=== Aim of the task ===
From the top of the entries, reproduce each line exactly, stopping after the line that contains "The Lower Manhattan". Omit pictures.

● ● ●

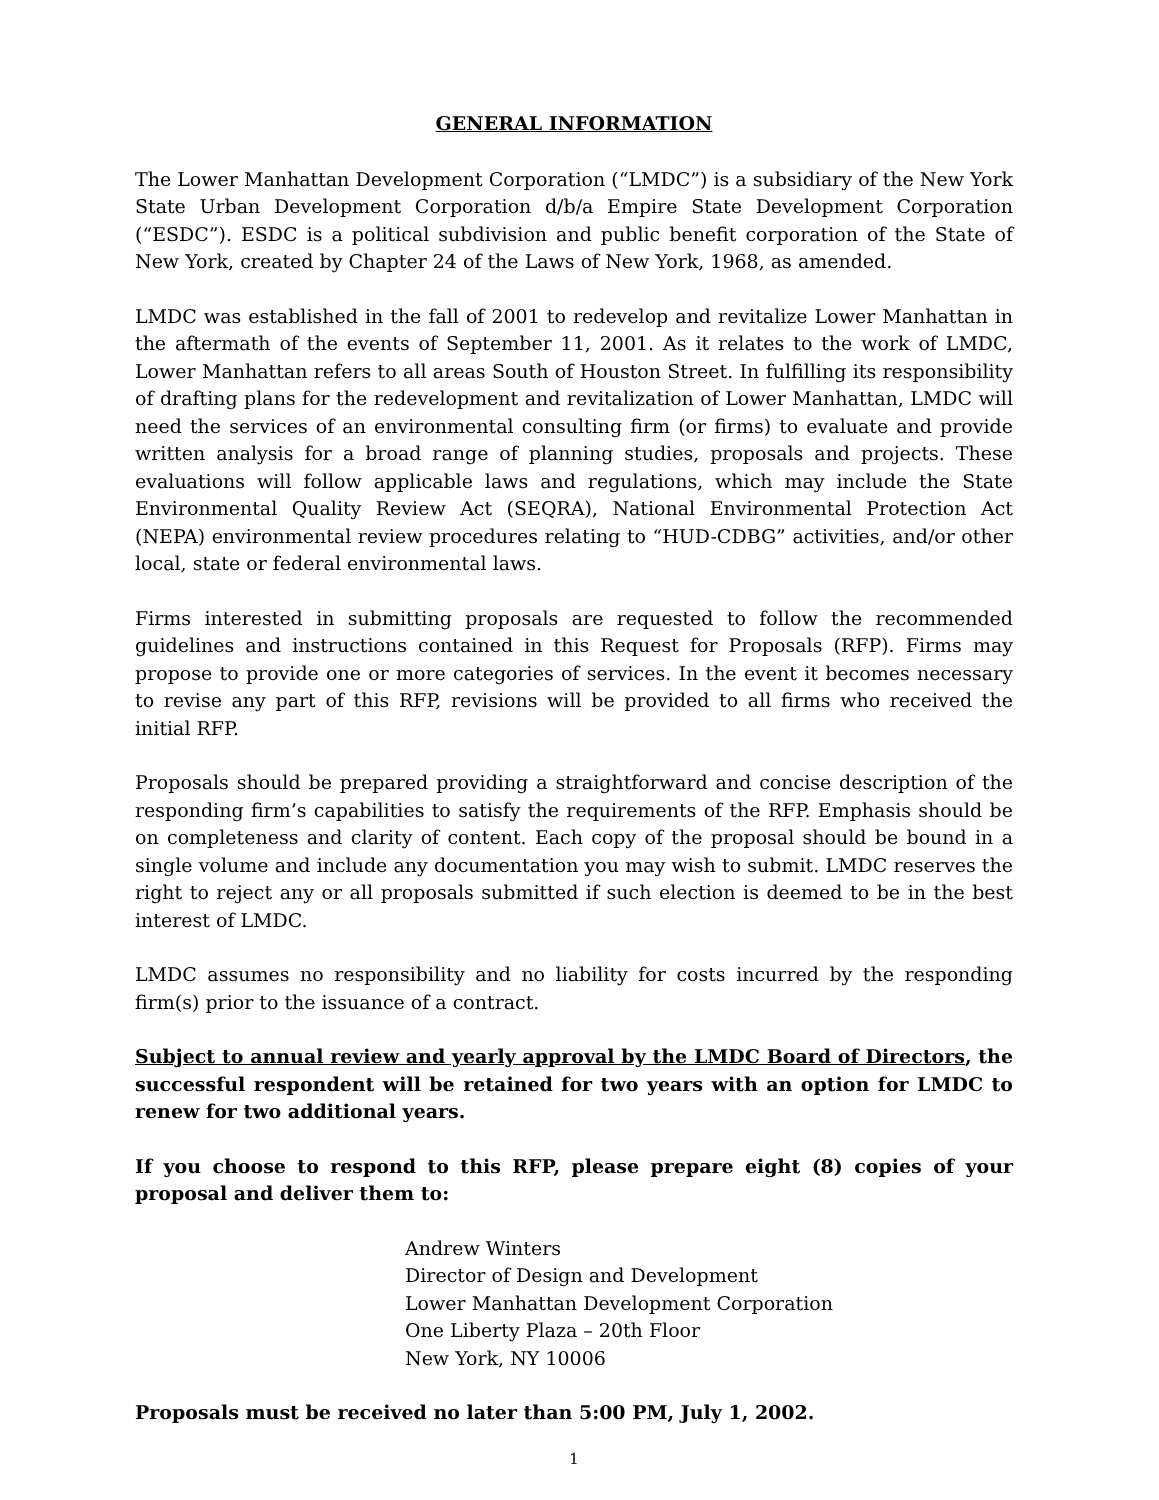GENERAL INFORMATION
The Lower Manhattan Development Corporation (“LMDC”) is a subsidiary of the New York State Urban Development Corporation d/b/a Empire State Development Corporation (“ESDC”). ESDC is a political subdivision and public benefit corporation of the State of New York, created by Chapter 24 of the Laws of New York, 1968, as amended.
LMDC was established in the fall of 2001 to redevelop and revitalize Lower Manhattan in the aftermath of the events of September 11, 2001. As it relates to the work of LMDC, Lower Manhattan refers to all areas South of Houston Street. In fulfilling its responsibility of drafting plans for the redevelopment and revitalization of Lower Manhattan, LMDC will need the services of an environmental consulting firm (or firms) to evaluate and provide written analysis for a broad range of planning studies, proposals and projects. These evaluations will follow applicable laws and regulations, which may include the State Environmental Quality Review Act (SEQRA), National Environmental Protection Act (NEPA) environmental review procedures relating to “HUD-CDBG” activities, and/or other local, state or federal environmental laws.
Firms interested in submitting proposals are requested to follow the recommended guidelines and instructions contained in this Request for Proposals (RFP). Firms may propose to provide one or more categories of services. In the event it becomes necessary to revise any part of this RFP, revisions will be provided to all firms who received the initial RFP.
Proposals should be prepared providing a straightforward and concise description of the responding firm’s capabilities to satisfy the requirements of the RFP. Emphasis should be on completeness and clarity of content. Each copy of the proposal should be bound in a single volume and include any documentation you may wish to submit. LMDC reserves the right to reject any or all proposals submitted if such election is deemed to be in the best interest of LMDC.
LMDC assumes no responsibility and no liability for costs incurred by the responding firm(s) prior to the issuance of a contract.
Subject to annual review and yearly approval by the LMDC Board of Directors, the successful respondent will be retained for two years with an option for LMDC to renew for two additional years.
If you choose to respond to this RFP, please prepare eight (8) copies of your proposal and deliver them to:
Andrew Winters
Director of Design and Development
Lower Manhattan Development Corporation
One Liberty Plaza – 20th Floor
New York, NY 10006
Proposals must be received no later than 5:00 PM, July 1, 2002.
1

● ● ●

=== Solved exercise ===
GENERAL INFORMATION
The Lower Manhattan Development Corporation (“LMDC”) is a subsidiary of the New York State Urban Development Corporation d/b/a Empire State Development Corporation (“ESDC”). ESDC is a political subdivision and public benefit corporation of the State of New York, created by Chapter 24 of the Laws of New York, 1968, as amended.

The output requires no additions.